● **WHAT IS REQUIRED**: Please write out the data below word for word, starting at its first line and stopping after the line that contains "отличаются от значения", with both of those lines included. Leave the pictures out of your answer.

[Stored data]
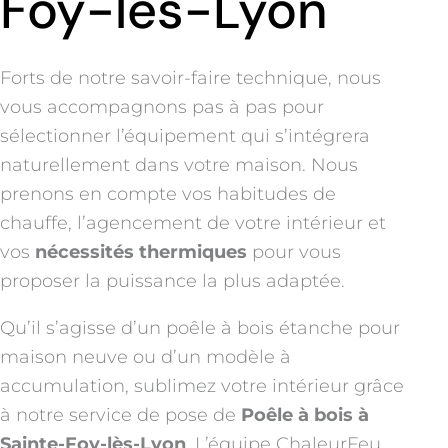
Foy-lès-Lyon
Forts de notre savoir-faire technique, nous
vous accompagnons pas à pas pour
sélectionner l’équipement qui s’intégrera
naturellement dans votre maison. Nous
prenons en compte vos habitudes de
chauffe, l’agencement de votre intérieur et
vos
nécessités thermiques
pour vous
proposer la puissance la plus adaptée.
Qu’il s’agisse d’un poêle à bois étanche pour
maison neuve ou d’un modèle à
accumulation, sublimez votre intérieur grâce
à notre service de pose de
Poêle à bois à
Sainte-Foy-lès-Lyon
. L’équipe ChaleurFeu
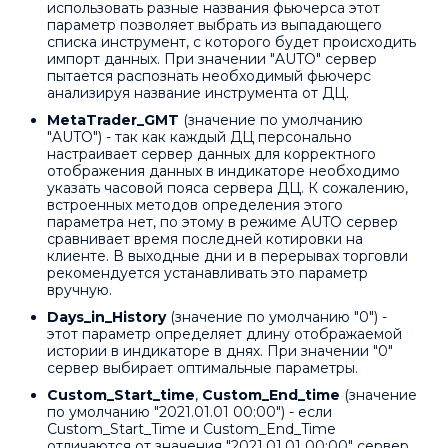
использовать разные названия фьючерса этот
параметр позволяет выбрать из выпадающего
списка инструмент, с которого будет происходить
импорт данных. При значении "AUTO" сервер
пытается распознать необходимый фьючерс
анализируя название инструмента от ДЦ.
MetaTrader_GMT
(значение по умолчанию
"AUTO") - так как каждый ДЦ персонально
настраивает сервер данных для корректного
отображения данных в индикаторе необходимо
указать часовой пояса сервера ДЦ. К сожалению,
встроенных методов определения этого
параметра нет, по этому в режиме AUTO сервер
сравнивает время последней котировки на
клиенте. В выходные дни и в перерывах торговли
рекомендуется устанавливать это параметр
вручную.
Days_in_History
(значение по умолчанию "0") -
этот параметр определяет длину отображаемой
истории в индикаторе в днях. При значении "0"
сервер выбирает оптимальные параметры.
Custom_Start_time
,
Custom_End_time
(значение
по умолчанию "2021.01.01 00:00") - если
Custom_Start_Time и Custom_End_Time
отличаются от значения "2021.01.01 00:00" сервер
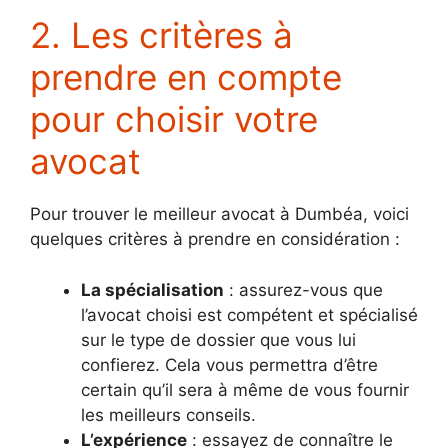
2. Les critères à
prendre en compte
pour choisir votre
avocat
Pour trouver le meilleur avocat à Dumbéa, voici
quelques critères à prendre en considération :
La spécialisation
: assurez-vous que
l’avocat choisi est compétent et spécialisé
sur le type de dossier que vous lui
confierez. Cela vous permettra d’être
certain qu’il sera à même de vous fournir
les meilleurs conseils.
L’expérience
: essayez de connaître le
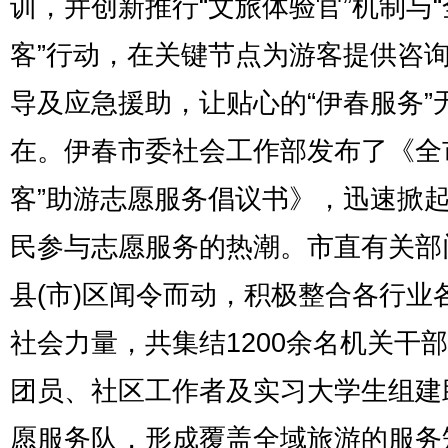
训，并创新推行“文旅体验官”机制与
客”行动，在关键节点为游客提供咨
导及应急援助，让贴心的“伊春服务”
在。伊春市委社会工作部发布了《全
客”助游志愿服务倡议书》，迅速掀
民参与志愿服务的热潮。市直有关部
县(市)区闻令而动，积极整合各行业
社会力量，共集结1200余名机关干
团员、社区工作者及实习大学生组建
愿服务队，形成覆盖全域旅游的服务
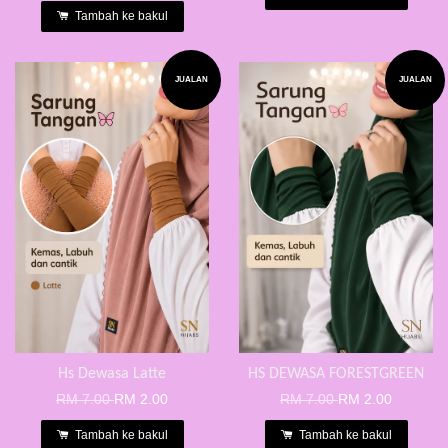
Tambah ke bakul
JUALAN
JUALAN
Hs Dewasa Latte
HS DEWASA FORESTGREEN
RM 7.00
RM 2.00
RM 7.00
RM 2.00
Tambah ke bakul
Tambah ke bakul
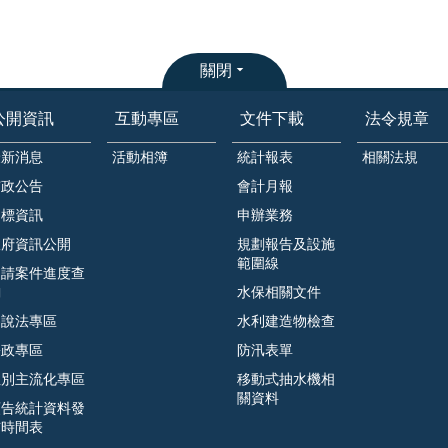
關閉
公開資訊
互動專區
文件下載
法令規章
最新消息
活動相簿
統計報表
相關法規
市政公告
會計月報
招標資訊
申辦業務
政府資訊公開
規劃報告及設施
範圍線
申請案件進度查
詢
水保相關文件
遊說法專區
水利建造物檢查
廉政專區
防汛表單
性別主流化專區
移動式抽水機相
關資料
預告統計資料發
布時間表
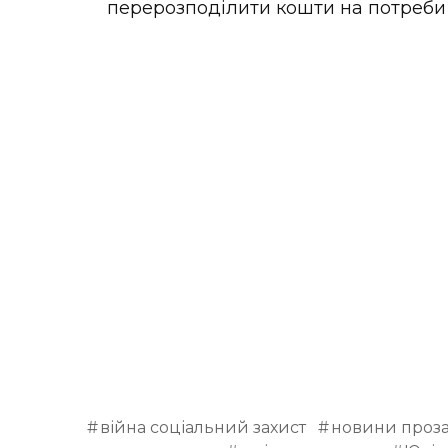
перерозподілити кошти на потреби 
війна соціальний захист
новини проза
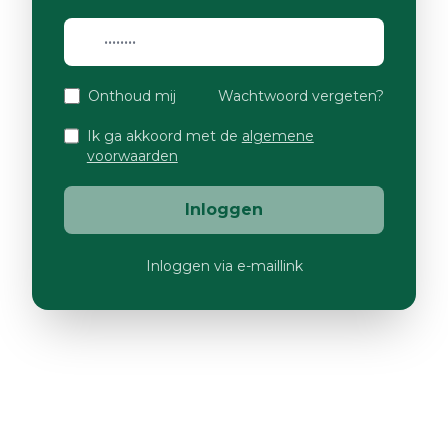
Onthoud mij
Wachtwoord vergeten?
Ik ga akkoord met de
algemene
voorwaarden
Inloggen
Inloggen via e-maillink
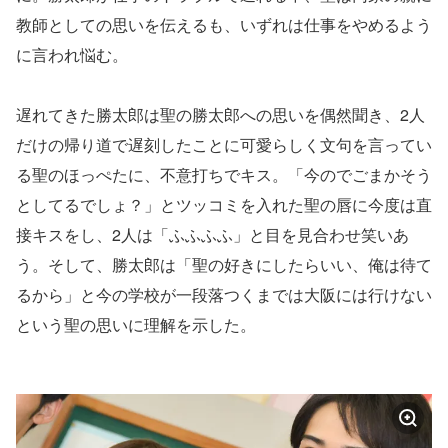
教師としての思いを伝えるも、いずれは仕事をやめるよう
に言われ悩む。
遅れてきた勝太郎は聖の勝太郎への思いを偶然聞き、2人
だけの帰り道で遅刻したことに可愛らしく文句を言ってい
る聖のほっぺたに、不意打ちでキス。「今のでごまかそう
としてるでしょ？」とツッコミを入れた聖の唇に今度は直
接キスをし、2人は「ふふふふ」と目を見合わせ笑いあ
う。そして、勝太郎は「聖の好きにしたらいい、俺は待て
るから」と今の学校が一段落つくまでは大阪には行けない
という聖の思いに理解を示した。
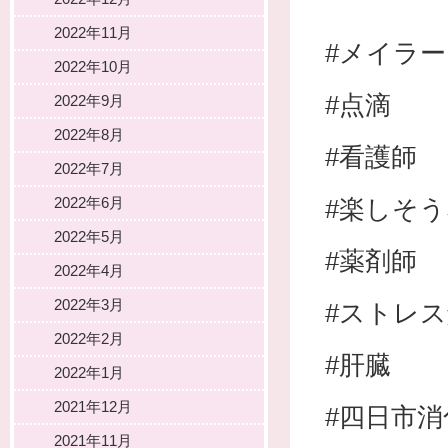
2022年11月
#メイラ
2022年10月
#点滴
2022年9月
2022年8月
#看護師
2022年7月
2022年6月
#楽しそ
2022年5月
#薬剤師
2022年4月
2022年3月
#ストレ
2022年2月
#肝臓
2022年1月
2021年12月
#四日市
2021年11月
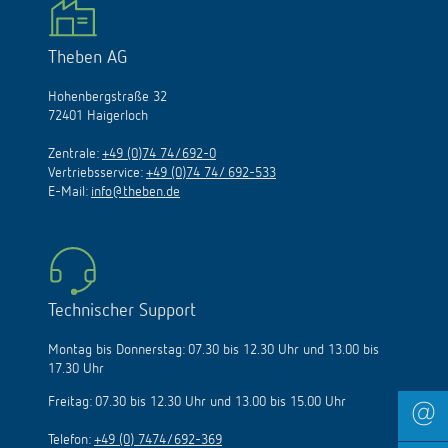
Theben AG
Hohenbergstraße 32
72401 Haigerloch
Zentrale:
+49 (0)74 74/692-0
Vertriebsservice:
+49 (0)74 74/ 692-533
E-Mail:
info@theben.de
Technischer Support
Montag bis Donnerstag: 07.30 bis 12.30 Uhr und 13.00 bis
17.30 Uhr
Freitag: 07.30 bis 12.30 Uhr und 13.00 bis 15.00 Uhr
Telefon:
+49 (0) 7474/692-369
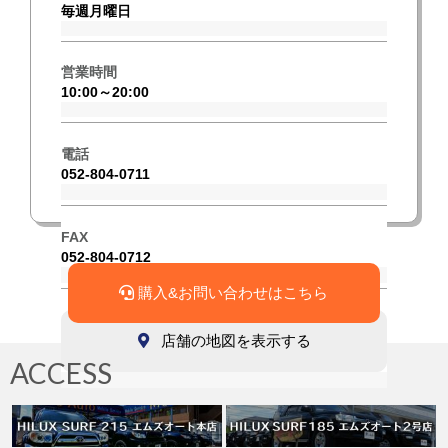
毎週月曜日
営業時間
10:00～20:00
電話
052-804-0711
FAX
052-804-0712
購入&お問い合わせはこちら
店舗の地図を表示する
ACCESS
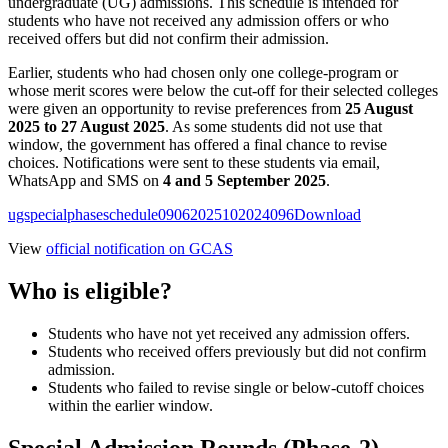
undergraduate (UG) admissions. This schedule is intended for
students who have not received any admission offers or who
received offers but did not confirm their admission.
Earlier, students who had chosen only one college-program or
whose merit scores were below the cut-off for their selected colleges
were given an opportunity to revise preferences from
25 August
2025 to 27 August 2025
. As some students did not use that
window, the government has offered a final chance to revise
choices. Notifications were sent to these students via email,
WhatsApp and SMS on
4 and 5 September 2025
.
ugspecialphaseschedule09062025102024096
Download
View
official notification on GCAS
Who is eligible?
Students who have not yet received any admission offers.
Students who received offers previously but did not confirm
admission.
Students who failed to revise single or below-cutoff choices
within the earlier window.
Special Admission Rounds (Phase-2)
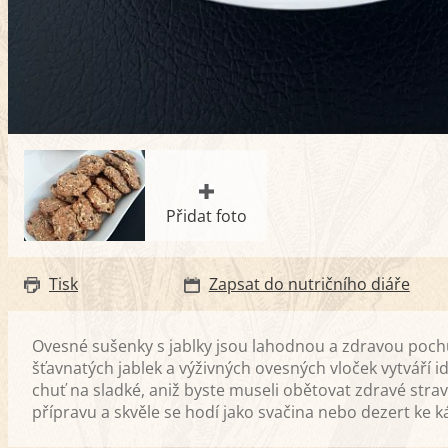
Přidat foto
Tisk
Zapsat do nutričního diáře
Ovesné sušenky s jablky jsou lahodnou a zdravou pochut
šťavnatých jablek a výživných ovesných vloček vytváří id
chuť na sladké, aniž byste museli obětovat zdravé stra
přípravu a skvěle se hodí jako svačina nebo dezert ke káv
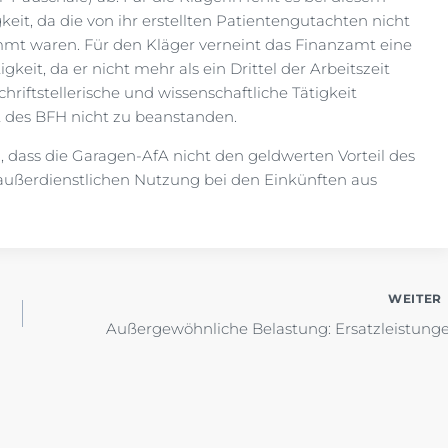
gkeit, da die von ihr erstellten Patientengutachten nicht
timmt waren. Für den Kläger verneint das Finanzamt eine
igkeit, da er nicht mehr als ein Drittel der Arbeitszeit
 schriftstellerische und wissenschaftliche Tätigkeit
t des BFH nicht zu beanstanden.
, dass die Garagen-AfA nicht den geldwerten Vorteil des
außerdienstlichen Nutzung bei den Einkünften aus
WEITER
Außergewöhnliche Belastung: Ersatzleistung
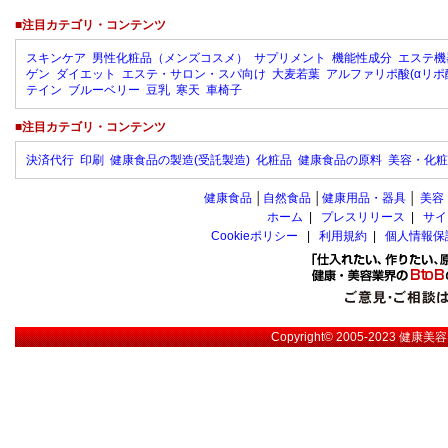
■注目カテゴリ・コンテンツ
スキンケア
男性化粧品（メンズコスメ）
サプリメント
機能性成分
エステ機
ゲン
ダイエット
エステ・サロン・スパ向け
大麦若葉
アルファリポ酸(αリポ
テイン
ブルーベリー
豆乳
寒天
車椅子
■注目カテゴリ・コンテンツ
決済代行
印刷
健康食品の製造(受託製造)
化粧品
健康食品の原料
美容・化粧
健康食品
│
自然食品
│
健康用品・器具
│
美容
ホーム
|
プレスリリース
|
サイ
Cookieポリシー
|
利用規約
|
個人情報保
Copyright© 2005-2023
健康美容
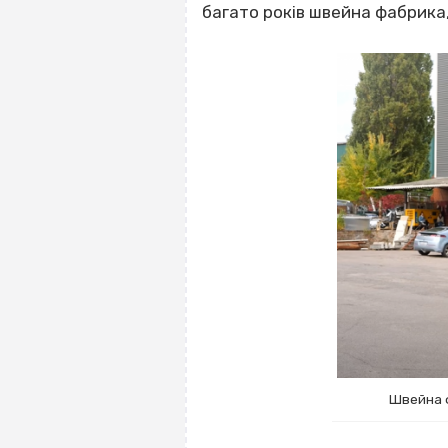
багато років швейна фабрика,
Швейна ф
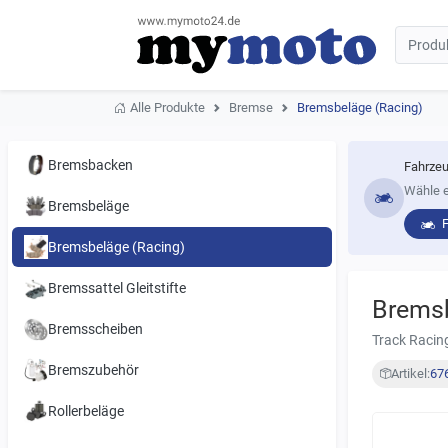
Alle Produkte
Bremse
Bremsbeläge (Racing)
Bremsbacken
Fahrzeu
Wähle e
Bremsbeläge
Bremsbeläge (Racing)
Bremssattel Gleitstifte
Brems
Bremsscheiben
Track Racin
Bremszubehör
Artikel:
67
Rollerbeläge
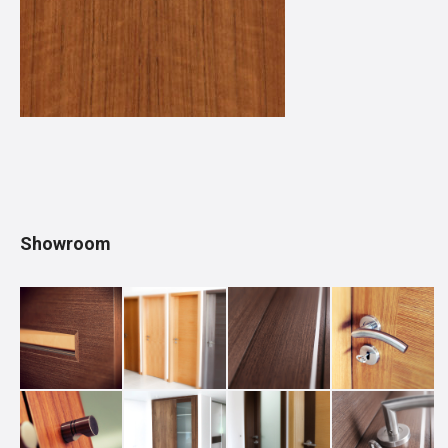
Showroom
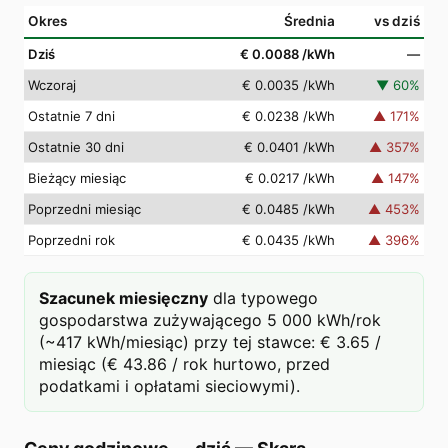
Okres
Średnia
vs dziś
Dziś
€ 0.0088
/kWh
—
Wczoraj
€ 0.0035
/kWh
▼
60
%
Ostatnie 7 dni
€ 0.0238
/kWh
▲
171
%
Ostatnie 30 dni
€ 0.0401
/kWh
▲
357
%
Bieżący miesiąc
€ 0.0217
/kWh
▲
147
%
Poprzedni miesiąc
€ 0.0485
/kWh
▲
453
%
Poprzedni rok
€ 0.0435
/kWh
▲
396
%
Szacunek miesięczny
dla typowego
gospodarstwa zużywającego 5 000 kWh/rok
(~417 kWh/miesiąc) przy tej stawce: € 3.65 /
miesiąc (€ 43.86 / rok hurtowo, przed
podatkami i opłatami sieciowymi).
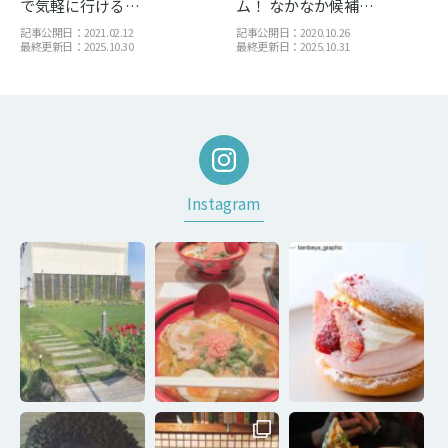
で気軽に行ける…
ム！ なかなか候補…
記事公開日：2021.02.12
記事公開日：2020.10.26
最終更新日：2025.10.30
最終更新日：2025.10.31
Instagram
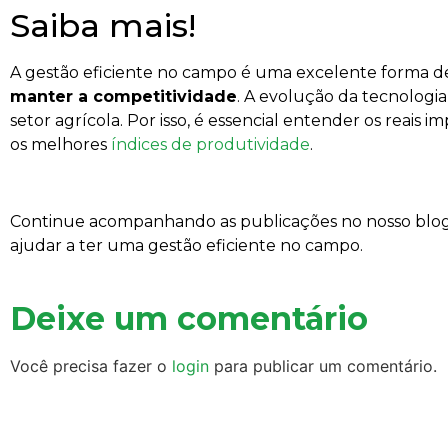
Saiba mais!
A gestão eficiente no campo é uma excelente forma 
manter a competitividade
. A evolução da tecnologia
setor agrícola. Por isso, é essencial entender os reais 
os melhores
índices de produtividade
.
Continue acompanhando as publicações no nosso blog
ajudar a ter uma gestão eficiente no campo.
Deixe um comentário
Você precisa fazer o
login
para publicar um comentário.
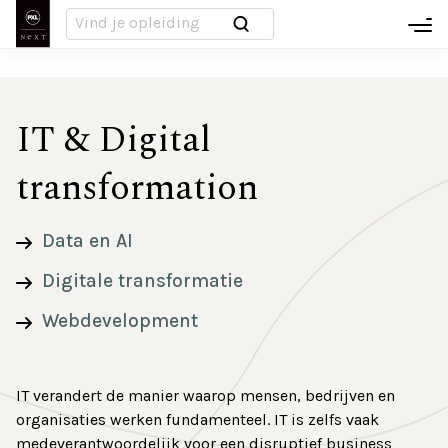
Overslaan
Infodagen
hamb
en
naar
Inloggen MyNeXT
de
Voet
inhoud
IT & Digital
Over ons
gaan
transformation
Nieuws
Campussen
Data en AI
Digitale transformatie
PXL-NeXT People
Webdevelopment
Werken bij PXL-NeXT
IT verandert de manier waarop mensen, bedrijven en
FAQ
organisaties werken fundamenteel. IT is zelfs vaak
medeverantwoordelijk voor een disruptief business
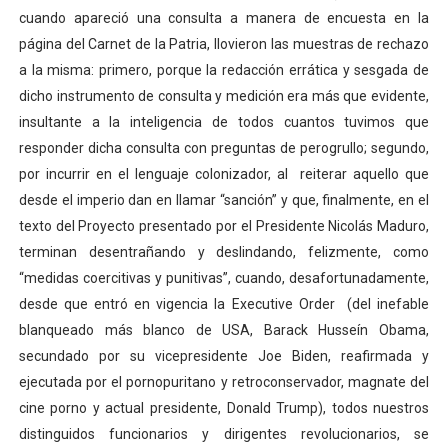
cuando apareció una consulta a manera de encuesta en la
Dictan MasterClass en el marco del Encuentro LAGO Ve
página del Carnet de la Patria, llovieron las muestras de rechazo
Campo Elías avanza con plan de asfaltado
a la misma: primero, porque la redacción errática y sesgada de
dicho instrumento de consulta y medición era más que evidente,
Encuentro estadal fortalece la coordinación de polític
insultante a la inteligencia de todos cuantos tuvimos que
responder dicha consulta con preguntas de perogrullo; segundo,
Gobernador Arnaldo Sánchez apadrina a más de 993 nu
por incurrir en el lenguaje colonizador, al reiterar aquello que
desde el imperio dan en llamar “sanción” y que, finalmente, en el
Plan Quirúrgico Regional llega a Pueblo Llano con la ac
texto del Proyecto presentado por el Presidente Nicolás Maduro,
terminan desentrañando y deslindando, felizmente, como
“medidas coercitivas y punitivas”, cuando, desafortunadamente,
desde que entró en vigencia la Executive Order (del inefable
blanqueado más blanco de USA, Barack Husseín Obama,
secundado por su vicepresidente Joe Biden, reafirmada y
ejecutada por el pornopuritano y retroconservador, magnate del
cine porno y actual presidente, Donald Trump), todos nuestros
distinguidos funcionarios y dirigentes revolucionarios, se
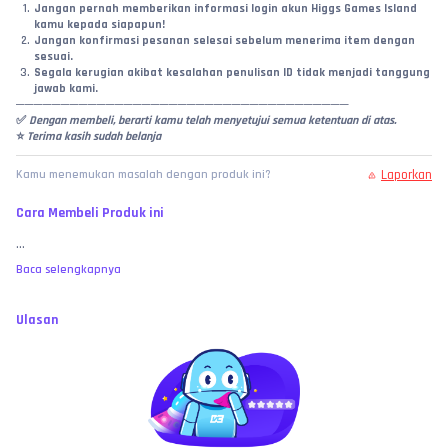
Jangan pernah memberikan informasi login akun Higgs Games Island 
kamu kepada siapapun!
Jangan konfirmasi pesanan selesai sebelum menerima item dengan 
sesuai.
Segala kerugian akibat kesalahan penulisan ID tidak menjadi tanggung 
jawab kami.
─────────────────────────────────────
✅
 Dengan membeli, berarti kamu telah menyetujui semua ketentuan di atas.
⭐ 
Terima kasih sudah belanja
Laporkan
Kamu menemukan masalah dengan produk ini?
Cara Membeli Produk ini
...
Baca selengkapnya
Ulasan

● **EXERCISE RESULT**:
Foy-lès-Lyon
Forts de notre savoir-faire technique, nous
vous accompagnons pas à pas pour
sélectionner l’équipement qui s’intégrera
naturellement dans votre maison. Nous
prenons en compte vos habitudes de
chauffe, l’agencement de votre intérieur et
vos
nécessités thermiques
pour vous
proposer la puissance la plus adaptée.
Qu’il s’agisse d’un poêle à bois étanche pour
maison neuve ou d’un modèle à
accumulation, sublimez votre intérieur grâce
à notre service de pose de
Poêle à bois à
Sainte-Foy-lès-Lyon
. L’équipe ChaleurFeu
использовать разные названия фьючерса этот
параметр позволяет выбрать из выпадающего
списка инструмент, с которого будет происходить
импорт данных. При значении "AUTO" сервер
пытается распознать необходимый фьючерс
анализируя название инструмента от ДЦ.
MetaTrader_GMT
(значение по умолчанию
"AUTO") - так как каждый ДЦ персонально
настраивает сервер данных для корректного
отображения данных в индикаторе необходимо
указать часовой пояса сервера ДЦ. К сожалению,
встроенных методов определения этого
параметра нет, по этому в режиме AUTO сервер
сравнивает время последней котировки на
клиенте. В выходные дни и в перерывах торговли
рекомендуется устанавливать это параметр
вручную.
Days_in_History
(значение по умолчанию "0") -
этот параметр определяет длину отображаемой
истории в индикаторе в днях. При значении "0"
сервер выбирает оптимальные параметры.
Custom_Start_time
,
Custom_End_time
(значение
по умолчанию "2021.01.01 00:00") - если
Custom_Start_Time и Custom_End_Time
отличаются от значения "2021.01.01 00:00" сервер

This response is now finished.